The angle between two non-zero vectors \( \vec{a} \) and \( \vec{b} \) is obtuse if and only if their dot product \( \vec{a} \cdot \vec{b} \) is negative. Remember the formula for the dot product in terms of components: if \( \vec{a} = a_1 \hat{i} + a_2 \hat{j} + a_3 \hat{k} \) and \( \vec{b} = b_1 \hat{i} + b_2 \hat{j} + b_3 \hat{k} \), then \( \vec{a} \cdot \vec{b} = a_1 b_1 + a_2 b_2 + a_3 b_3 \). Solving the resulting inequality gives the range of the required variable.

Answer 1

The Correct Option is C

The angle \( \theta \) between two vectors \( \vec{a} \) and \( \vec{b} \) is obtuse if \( \cos \theta<0 \). This occurs when the dot product \( \vec{a} \cdot \vec{b}<0 \).
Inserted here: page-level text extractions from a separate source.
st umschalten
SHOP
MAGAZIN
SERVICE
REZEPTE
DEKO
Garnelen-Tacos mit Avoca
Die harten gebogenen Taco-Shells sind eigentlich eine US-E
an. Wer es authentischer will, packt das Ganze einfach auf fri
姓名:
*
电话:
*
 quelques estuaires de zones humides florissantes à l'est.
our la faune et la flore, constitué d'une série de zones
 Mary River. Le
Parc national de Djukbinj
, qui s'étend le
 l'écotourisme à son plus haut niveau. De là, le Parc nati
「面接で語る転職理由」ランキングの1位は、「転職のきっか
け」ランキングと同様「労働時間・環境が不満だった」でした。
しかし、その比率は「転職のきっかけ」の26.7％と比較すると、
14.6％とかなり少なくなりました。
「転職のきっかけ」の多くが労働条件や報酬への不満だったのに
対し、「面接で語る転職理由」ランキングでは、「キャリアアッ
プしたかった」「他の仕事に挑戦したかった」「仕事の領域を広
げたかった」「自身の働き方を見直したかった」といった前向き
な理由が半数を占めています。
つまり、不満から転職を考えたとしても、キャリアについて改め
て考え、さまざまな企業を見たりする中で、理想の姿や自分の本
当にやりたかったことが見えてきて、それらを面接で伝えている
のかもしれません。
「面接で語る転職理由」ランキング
The dot product of \( \vec{a} = 2x^2 \hat{i} + 4x \hat{j} + \hat{k} \) and \( \vec{b} = 7 \hat{i} - 2 \hat{j} + x \hat{k} \) is: $$\vec{a} \cdot \vec{b} = (2x^2)(7) + (4x)(-2) + (1)(x)$$ $$\vec{a} \cdot \vec{b} = 14x^2 - 8x + x$$ $$\vec{a} \cdot \vec{b} = 14x^2 - 7x$$ For the angle to be obtuse, we need \( \vec{a} \cdot \vec{b}<0 \): $$14x^2 - 7x<0$$ Factor out \( 7x \): $$7x(2x - 1)<0$$ The critical points are found by setting each factor to zero: $$7x = 0 \implies x = 0$$ $$2x - 1 = 0 \implies x = \frac{1}{2}$$ We analyze the sign of \( 7x(2x - 1) \) in the intervals \( (-\infty, 0) \), \( (0, \frac{1}{2}) \), and \( (\frac{1}{2}, \infty) \). \begin{itemize} \item For \( x<0 \) (e.g., \( x = -1 \)): \( 7(-1)(2(-1) - 1) = -7(-3) = 21>0 \) \item For \( 0<x<\frac{1}{2} \) (e.g., \( x = \frac{1}{4} \)): \( 7(\frac{1}{4})(2(\frac{1}{4}) - 1) = \frac{7}{4}(-\frac{1}{2}) = -\frac{7}{8}<0 \) \item For \( x>\frac{1}{2} \) (e.g., \( x = 1 \)): \( 7(1)(2(1) - 1) = 7(1) = 7>0 \) \end{itemize} The inequality \( 14x^2 - 7x<0 \) is satisfied when \( 0<x<\frac{1}{2} \). Therefore, the values of \( x \) for which the angle between the vectors is obtuse are in the interval \( \left( 0, \frac{1}{2} \right) \).